Dört bölüme ayırdığımız çalışmanın ilk bölümünde romanın doğuşu ile ilk örneklerini, Aydınlanma Yüzyılı başlığını taşıyan ikinci bölümde romanın evrimini ele alıyoruz; üçüncü bölüm romanın en etkili edebiyat türü haline geldiği 19. yüzyıla ait örnekleri içeriyor. Dördüncü bölümde 20. yüzyıl ile son dönem romanlarından seçtiklerimizi farklı karşılaştırma gereçleriyle birlikte işliyoruz.

Mehmet Emin Özcan

Ankara Üniversitesi, Dil ve Tarih-Coğrafya Fakültesi, Fransız Dili ve Edebiyatı Anabilim Dalı öğretim üyesi.
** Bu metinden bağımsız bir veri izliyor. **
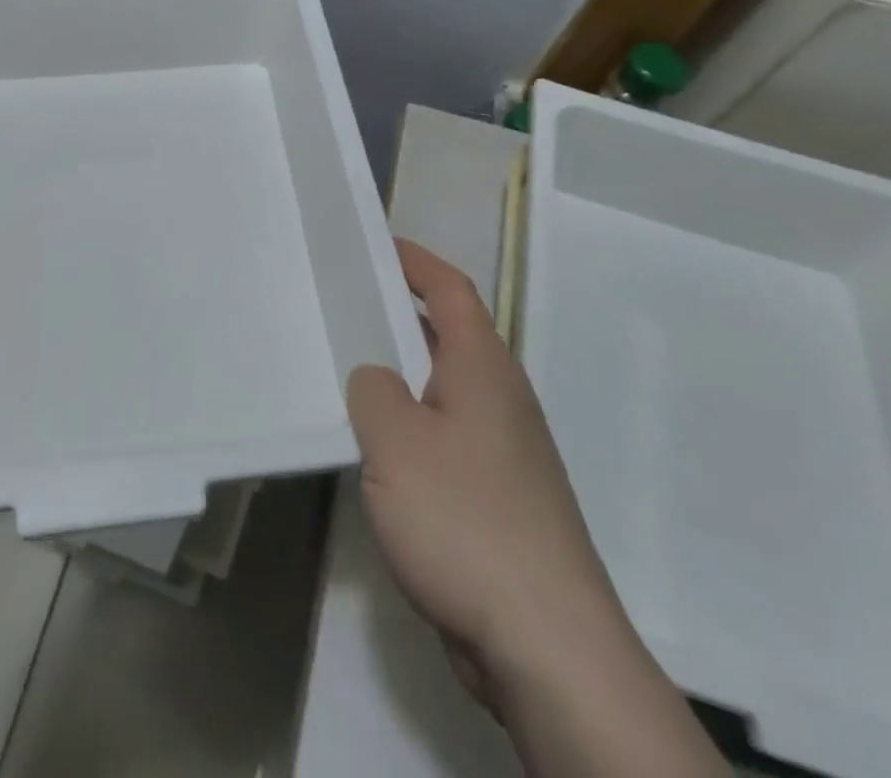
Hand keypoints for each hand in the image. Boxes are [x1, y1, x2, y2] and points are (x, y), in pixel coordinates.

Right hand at [348, 243, 726, 777]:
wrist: (546, 644)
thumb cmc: (466, 519)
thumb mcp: (395, 441)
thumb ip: (373, 391)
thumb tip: (376, 380)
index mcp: (483, 367)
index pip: (450, 291)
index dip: (415, 262)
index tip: (376, 246)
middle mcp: (500, 399)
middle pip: (446, 337)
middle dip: (397, 318)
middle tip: (343, 308)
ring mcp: (503, 451)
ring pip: (442, 392)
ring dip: (400, 379)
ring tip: (346, 375)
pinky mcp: (498, 499)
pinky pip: (444, 441)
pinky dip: (410, 431)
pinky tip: (376, 455)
Fransız Edebiyatı, karşılaştırmalı edebiyat, kültür tarihi, Türk edebiyatı alanlarında çalışmaları bulunmaktadır. Jean-Paul Sartre, Melih Cevdet Anday, Milan Kundera, Victor Hugo, Jean Echenoz, Emile Zola, Michel Tournier, Amin Maalouf, Rabelais, François Villon, Charles Baudelaire, Orhan Pamuk, Robert Musil, Jean-Philippe Toussaint, Michel de Ghelderode, Jean Cocteau, Blaise Cendrars, Gérard de Nerval, Jean Starobinski, Nathalie Sarraute gibi yazarlarla şairlerin yapıtlarına ilişkin yazıları çeşitli dergilerde yayımlanmıştır. Ayrıca Balzac, Mircea Eliade, François Hartog, Marcel Gauchet, Philippe Borgeaud, Hugo Pratt, Marguerite Duras, Pierre Boulle, Pierre Nora, Jean-Marie Guéhenno, Jean-Pierre Vernant, Jean Bottéro, Jean Echenoz’un yapıtlarını dilimize kazandırmıştır.